> _WORK INSTRUCTION A_: In the rows, list the part that opens with the line containing "Black Rating" and closes with the line containing "What is the difference between the values" as a numbered list, leaving out blank lines.

Thursday, October 6, 2011

Frothy The Lowman: Those heaping personal attacks

Within this hostile climate of a fractured, and struggling America, there seems to be a very nasty trend that supposed adults engage in. And because of Facebook, Blogs, cyber news articles, and other social media, people can hide. They hide behind a keyboard, or cell phone linked to the internet, or some anonymous name, or alter ego that they wish to use to convey some tirade. What they do when hiding behind these objects is personally attack people who they disagree with. As I've said in the past, there is nothing wrong with civil discourse, but some people take things far beyond discourse, and into the realm of name calling, and personal perceptions that are completely unnecessary. I see it all of the time, and am the occasional brunt of someone who disagrees with me, yet chooses to not mention the subject at hand, but instead throws some personal jab at my character, or creates a preconceived notion about who I am based upon my opinion about a particular subject. All the while frothing at the mouth behind a computer, and some seething notion that I must be addressed, and personally thwarted for possibly even having an opinion.

This is the cyber playground mentality, where the bullies when confronted with something that they disagree with instead of conversing would rather just say, "Oh yeah? Well you're stupid" In this cyber world of discussion, I constantly stick my neck out to something I disagree on, and get it chopped off not by someone who would like to just converse  in a nice manner to discuss subjects, but by two types of folks: A)Holders of all knowledge proclaiming self righteousness, who could never acknowledge that they might possibly be wrong in a million years, and B)Blowhards whose contributions to discussions are to name call, insinuate aspects of my character that they perceive to know, (or anyone else they disagree with for that matter,) and cyber yell putting exclamation points in front of statements condemning my contribution to the subject, while of course proclaiming themselves as people in group A.
Of course there are great folks whom I disagree with, but enjoy heartily their opinions and discussing things with them because they are adults, and can hold discussions in discourse without flying off the handle, or deep end. Some of those very folks I am proud to say follow my Blog here, and I would like to give them a nice salute.

The problem that these folks create, (meaning the ones who call names, attack personally, and can't hold discussions) is that they make it hard for everyone that would like to work things out and discuss things. If I jump in a discussion, even if I think someone is an asshole, I won't address that person as such. I like to state my opinion of the topic, and wait for a response which will hopefully be passionate, but full of information, on the topic..Not a change in the subject, and an insinuated question of my intelligence or manhood. Too many people engage in this type of rhetoric which for me brings the whole operation to a shut down. I have and will continue to state to folks that I am done with the conversation, and I leave the frothing up to them. As in the regular life of disagreements, there needs to be someone who says, "I'm stepping back." That doesn't mean that there is a weakness in this maneuver. It just means that it's really not worth indulging someone who is too far gone to just see someone as an individual with a different opinion. So what is the point of continuing?

> _WORK INSTRUCTION B_: Does the blog post on online personal attacks agree with each statement? For each, answer yes or no and quote the deciding words. (i) The writer says people who make personal attacks hide behind a keyboard. (ii) The writer sees stepping back from a conversation as a sign of weakness. (iii) Some people the writer disagrees with follow the writer's blog.

> _Short-answer chart tasks_:
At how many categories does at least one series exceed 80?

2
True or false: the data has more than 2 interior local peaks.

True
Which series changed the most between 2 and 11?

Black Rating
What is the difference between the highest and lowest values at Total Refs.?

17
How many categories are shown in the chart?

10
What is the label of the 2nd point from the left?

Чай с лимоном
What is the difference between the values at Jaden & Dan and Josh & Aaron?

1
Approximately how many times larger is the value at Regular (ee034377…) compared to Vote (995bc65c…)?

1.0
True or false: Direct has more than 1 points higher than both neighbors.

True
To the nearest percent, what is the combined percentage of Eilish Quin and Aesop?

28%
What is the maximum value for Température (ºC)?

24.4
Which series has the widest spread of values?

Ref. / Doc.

> _WRITTEN SOLUTION A_:
1. Black Rating
2. What is the difference between the highest and lowest values at Total Refs.?
3. 17
4. How many categories are shown in the chart?
5. 10
6. What is the label of the 2nd point from the left?
7. Чай с лимоном
8. What is the difference between the values at Jaden & Dan and Josh & Aaron?

> _WRITTEN SOLUTION B_:
(i) Yes: "They hide behind a keyboard, or cell phone linked to the internet"
(ii) No: "That doesn't mean that there is a weakness in this maneuver."
(iii) Yes: "Some of those very folks I am proud to say follow my Blog here"